- **YOUR GOAL**
Using the records below, reproduce exactly the lines from the one containing "30: (1049, 261)" through the end, and nothing more; skip the images.

- **STORED DATA**
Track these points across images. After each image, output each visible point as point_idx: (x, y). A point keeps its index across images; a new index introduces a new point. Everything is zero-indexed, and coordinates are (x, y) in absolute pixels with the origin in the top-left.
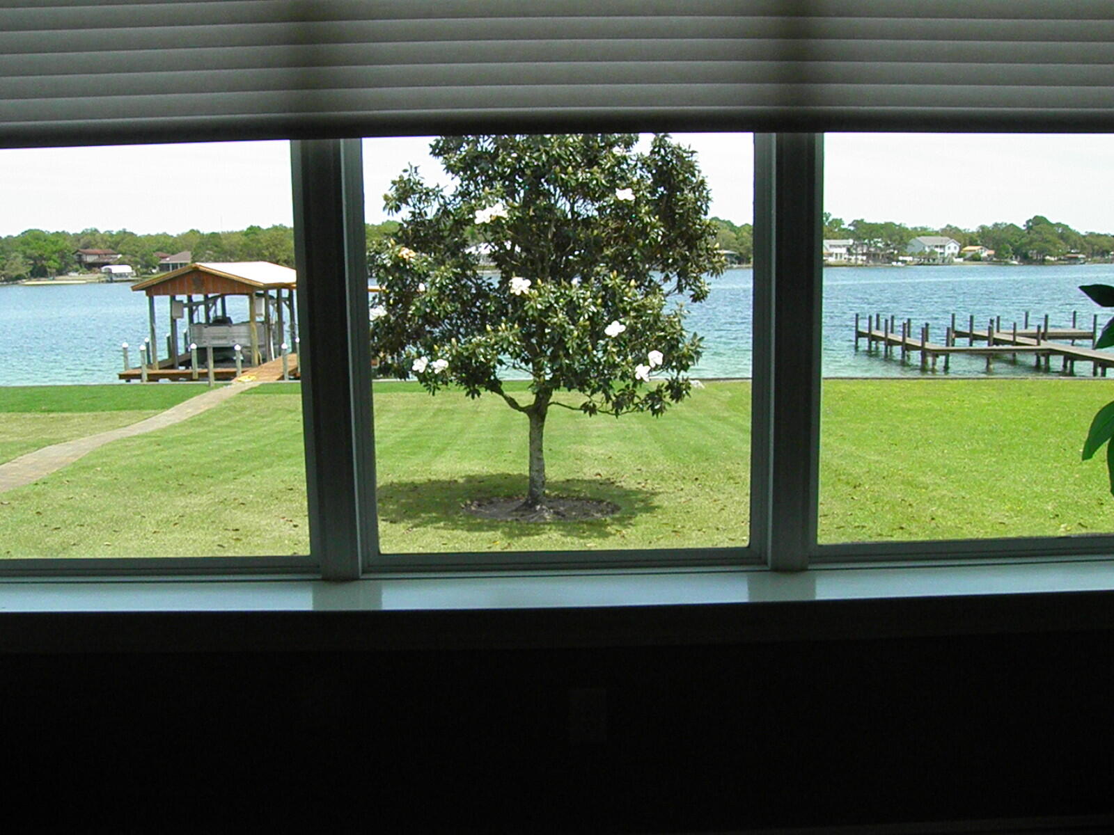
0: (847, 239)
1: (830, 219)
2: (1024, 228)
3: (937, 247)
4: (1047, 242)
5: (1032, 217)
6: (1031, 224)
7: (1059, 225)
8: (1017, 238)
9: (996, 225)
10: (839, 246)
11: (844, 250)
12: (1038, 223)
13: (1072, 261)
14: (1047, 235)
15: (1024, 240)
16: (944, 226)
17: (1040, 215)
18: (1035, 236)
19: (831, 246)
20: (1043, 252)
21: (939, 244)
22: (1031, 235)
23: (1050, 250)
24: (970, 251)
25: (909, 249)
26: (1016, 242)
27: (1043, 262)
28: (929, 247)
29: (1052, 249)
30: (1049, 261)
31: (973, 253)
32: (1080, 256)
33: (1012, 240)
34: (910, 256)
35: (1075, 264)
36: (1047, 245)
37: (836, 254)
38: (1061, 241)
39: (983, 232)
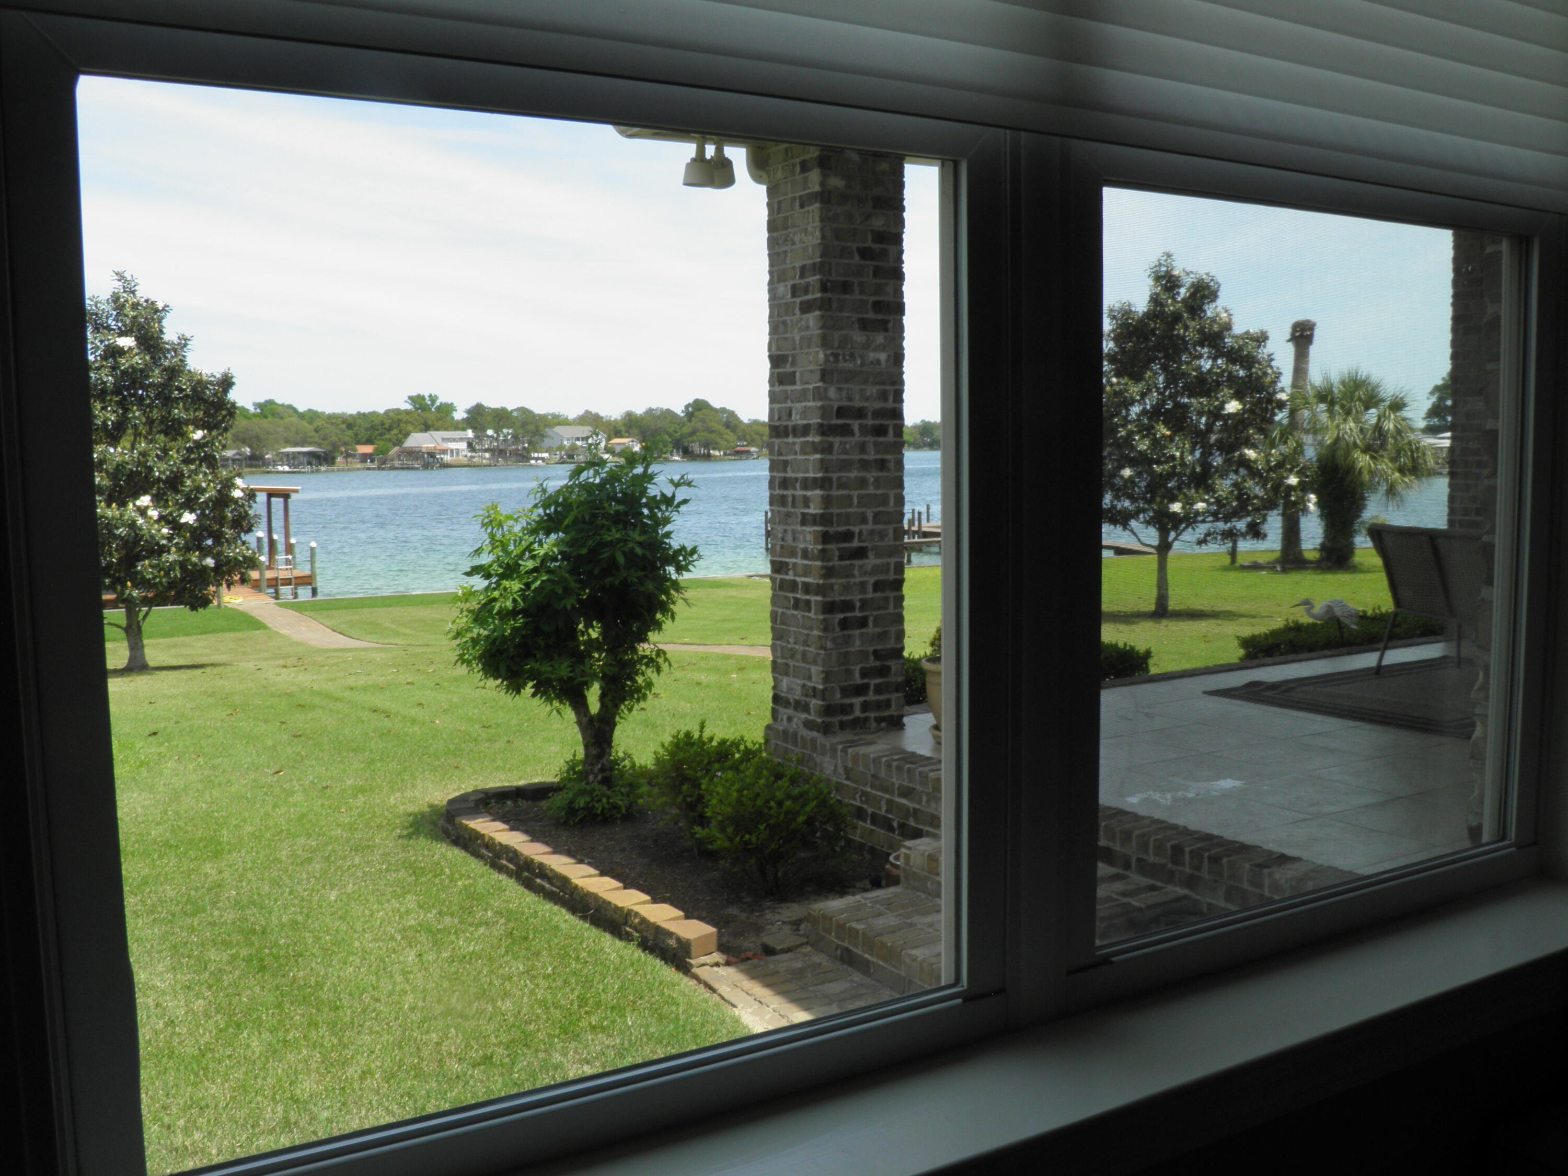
0: (464, 429)
1: (438, 404)
2: (682, 415)
3: (578, 439)
4: (712, 432)
5: (691, 401)
6: (690, 409)
7: (723, 410)
8: (678, 427)
9: (650, 411)
10: (454, 440)
11: (463, 446)
12: (699, 407)
13: (744, 457)
14: (713, 424)
15: (686, 430)
16: (581, 412)
17: (701, 397)
18: (699, 425)
19: (444, 440)
20: (707, 445)
21: (580, 435)
22: (693, 424)
23: (717, 443)
24: (619, 444)
25: (547, 442)
26: (676, 432)
27: (708, 457)
28: (568, 440)
29: (719, 440)
30: (715, 456)
31: (622, 447)
32: (753, 449)
33: (671, 430)
34: (546, 452)
35: (747, 459)
36: (713, 436)
37: (452, 451)
38: (728, 431)
39: (630, 420)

- **TASK RESULT**
30: (1049, 261)
31: (973, 253)
32: (1080, 256)
33: (1012, 240)
34: (910, 256)
35: (1075, 264)
36: (1047, 245)
37: (836, 254)
38: (1061, 241)
39: (983, 232)
0: (464, 429)
1: (438, 404)
2: (682, 415)
3: (578, 439)
4: (712, 432)
5: (691, 401)
6: (690, 409)
7: (723, 410)
8: (678, 427)
9: (650, 411)
10: (454, 440)
11: (463, 446)
12: (699, 407)
13: (744, 457)
14: (713, 424)
15: (686, 430)
16: (581, 412)
17: (701, 397)
18: (699, 425)
19: (444, 440)
20: (707, 445)
21: (580, 435)
22: (693, 424)
23: (717, 443)
24: (619, 444)
25: (547, 442)
26: (676, 432)
27: (708, 457)
28: (568, 440)
29: (719, 440)
30: (715, 456)
31: (622, 447)
32: (753, 449)
33: (671, 430)
34: (546, 452)
35: (747, 459)
36: (713, 436)
37: (452, 451)
38: (728, 431)
39: (630, 420)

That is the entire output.